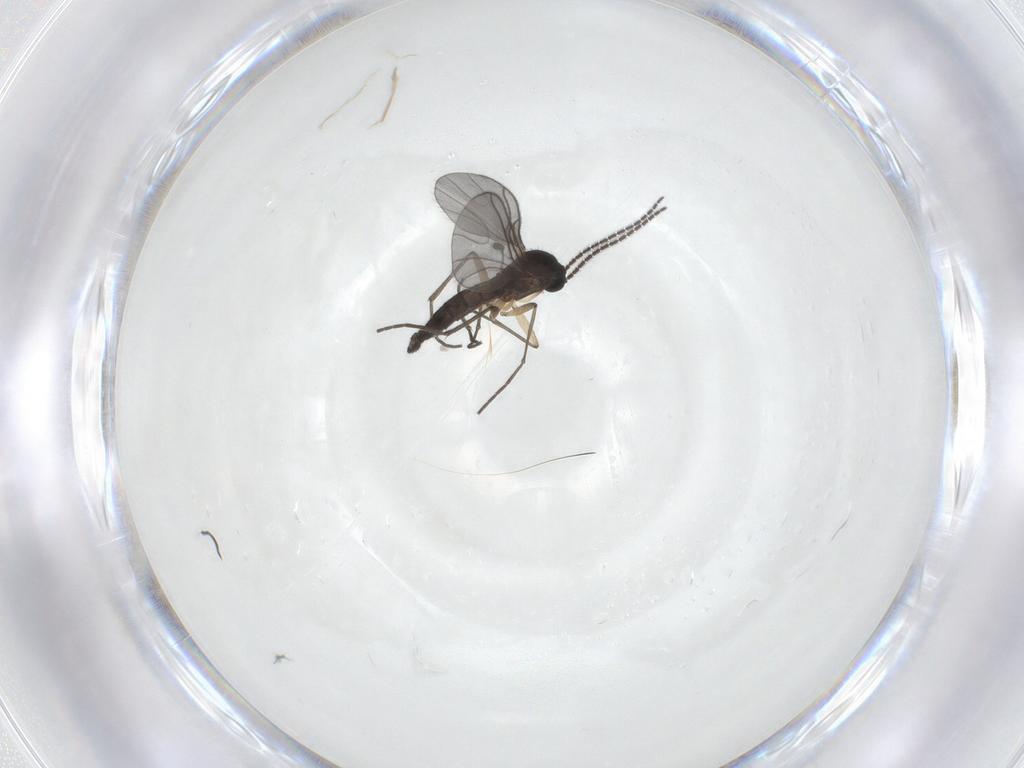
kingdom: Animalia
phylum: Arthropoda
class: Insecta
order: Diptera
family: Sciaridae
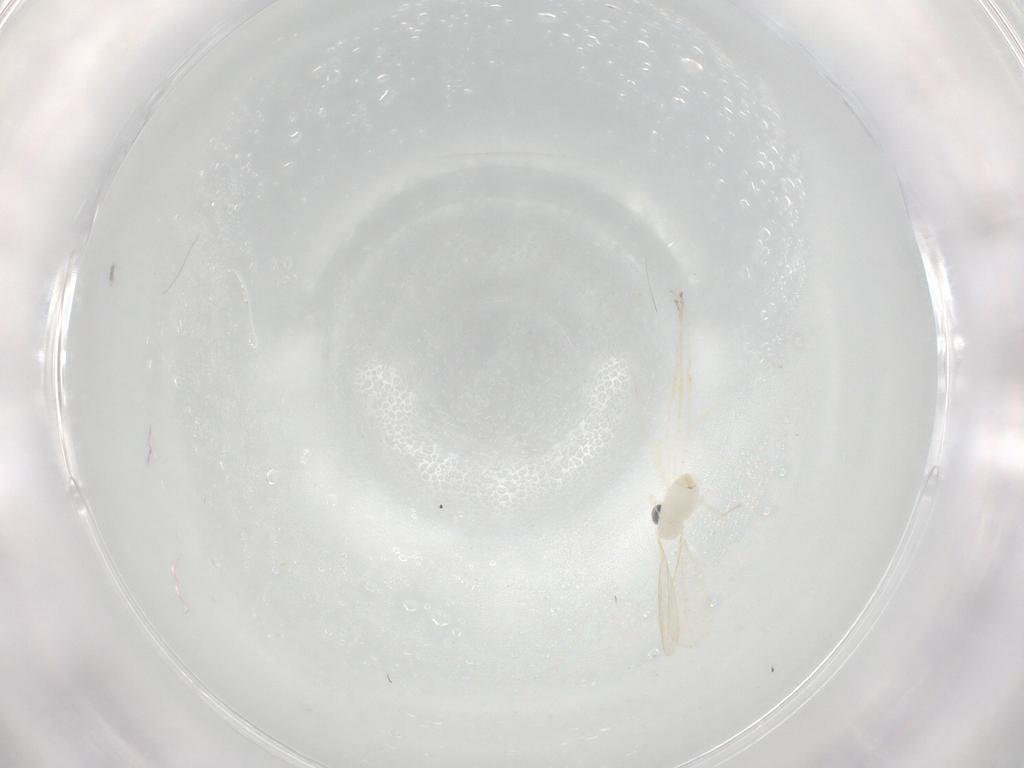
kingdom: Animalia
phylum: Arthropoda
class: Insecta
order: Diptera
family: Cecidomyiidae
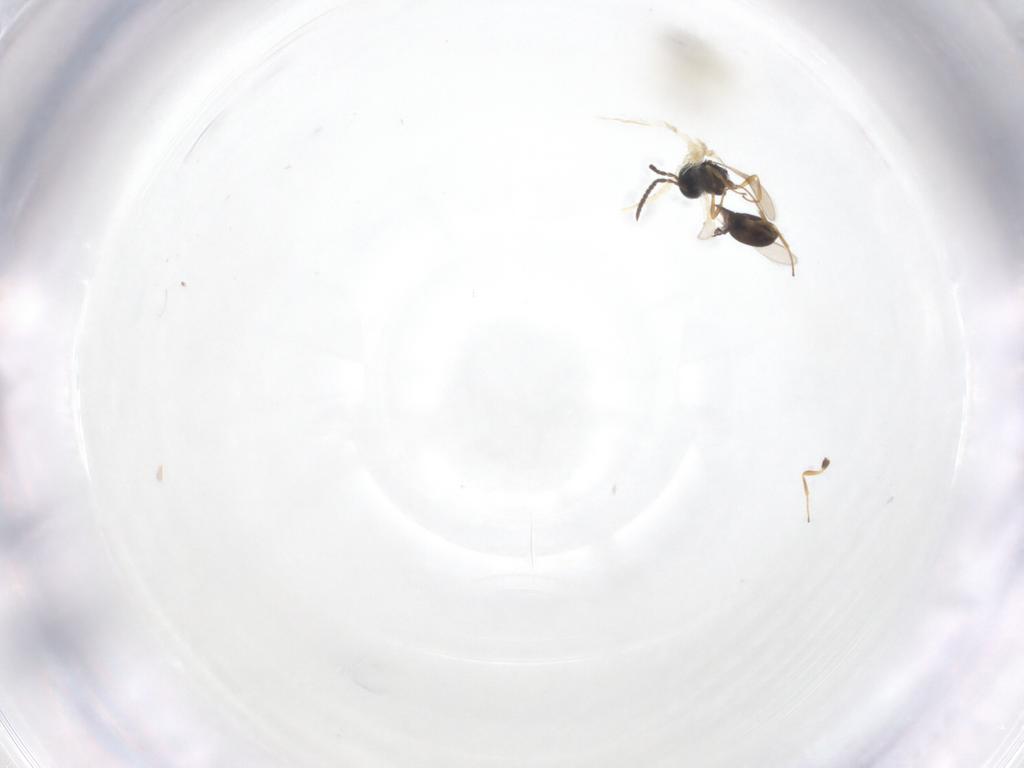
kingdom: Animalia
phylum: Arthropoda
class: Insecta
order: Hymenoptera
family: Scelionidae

* * *

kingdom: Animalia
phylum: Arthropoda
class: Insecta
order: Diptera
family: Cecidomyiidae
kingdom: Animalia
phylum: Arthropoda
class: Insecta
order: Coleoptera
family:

==

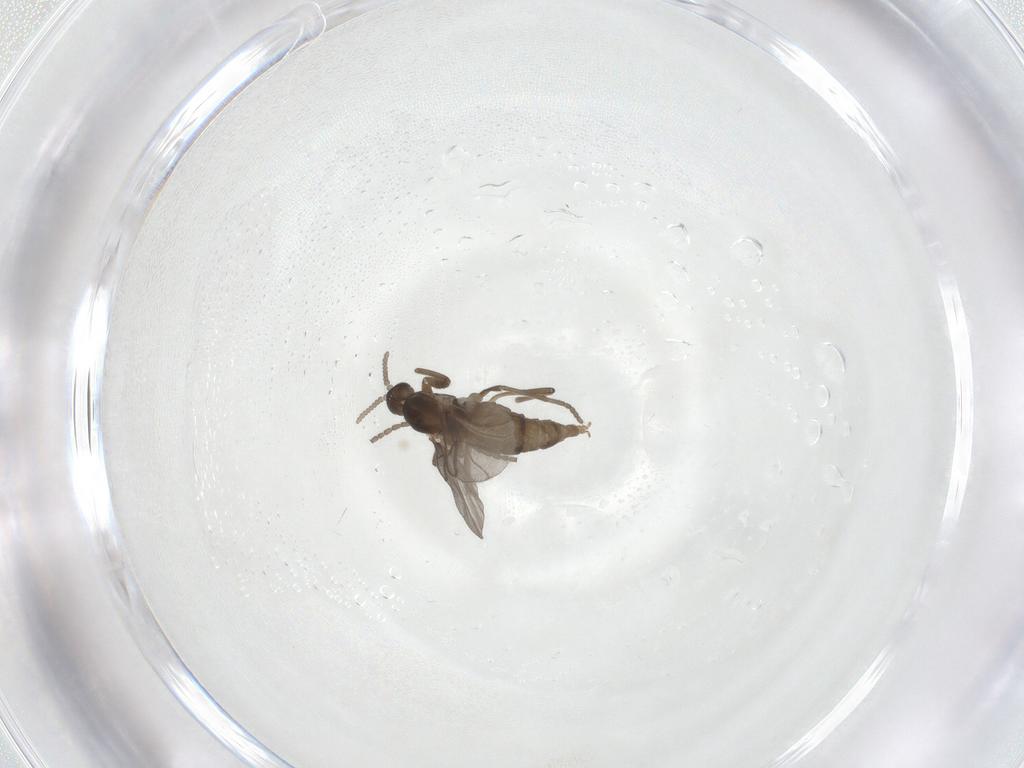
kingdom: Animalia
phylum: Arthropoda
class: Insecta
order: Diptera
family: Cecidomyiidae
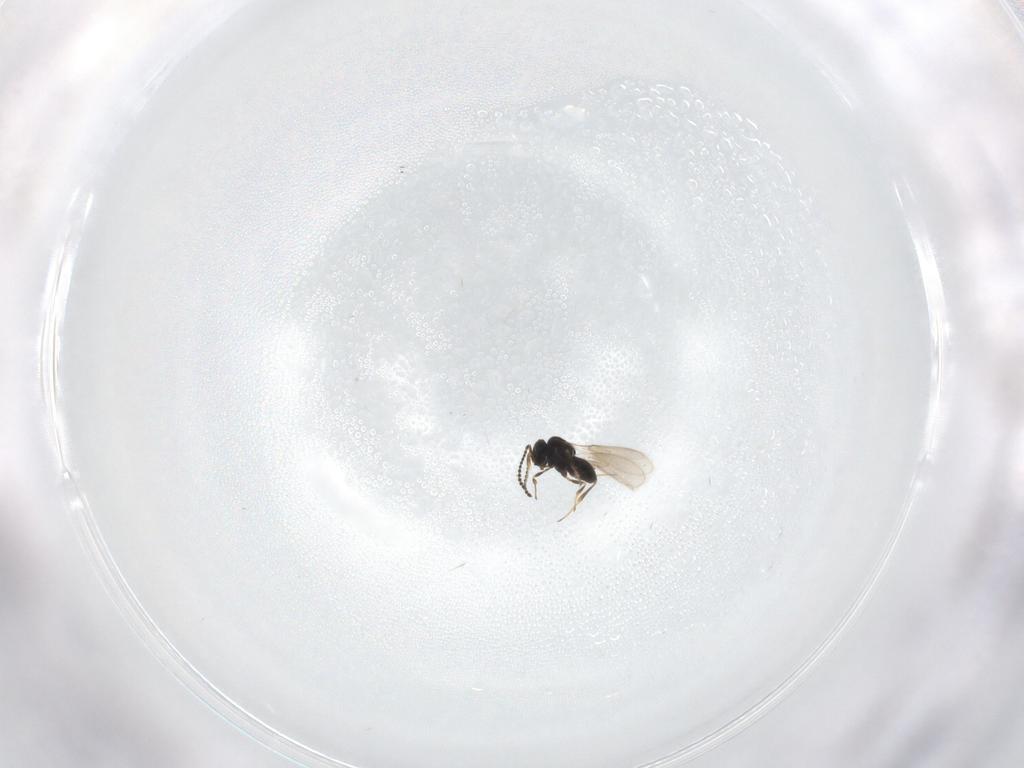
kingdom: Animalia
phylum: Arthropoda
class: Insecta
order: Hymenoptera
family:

## Do this:
Copy out the rows from the line with "family: Sciaridae" up to and including the line with "family: Scelionidae", leaving the pictures out.

## Written solution:
family: Sciaridae
kingdom: Animalia
phylum: Arthropoda
class: Insecta
order: Diptera
family: Cecidomyiidae
kingdom: Animalia
phylum: Arthropoda
class: Insecta
order: Hymenoptera
family: Scelionidae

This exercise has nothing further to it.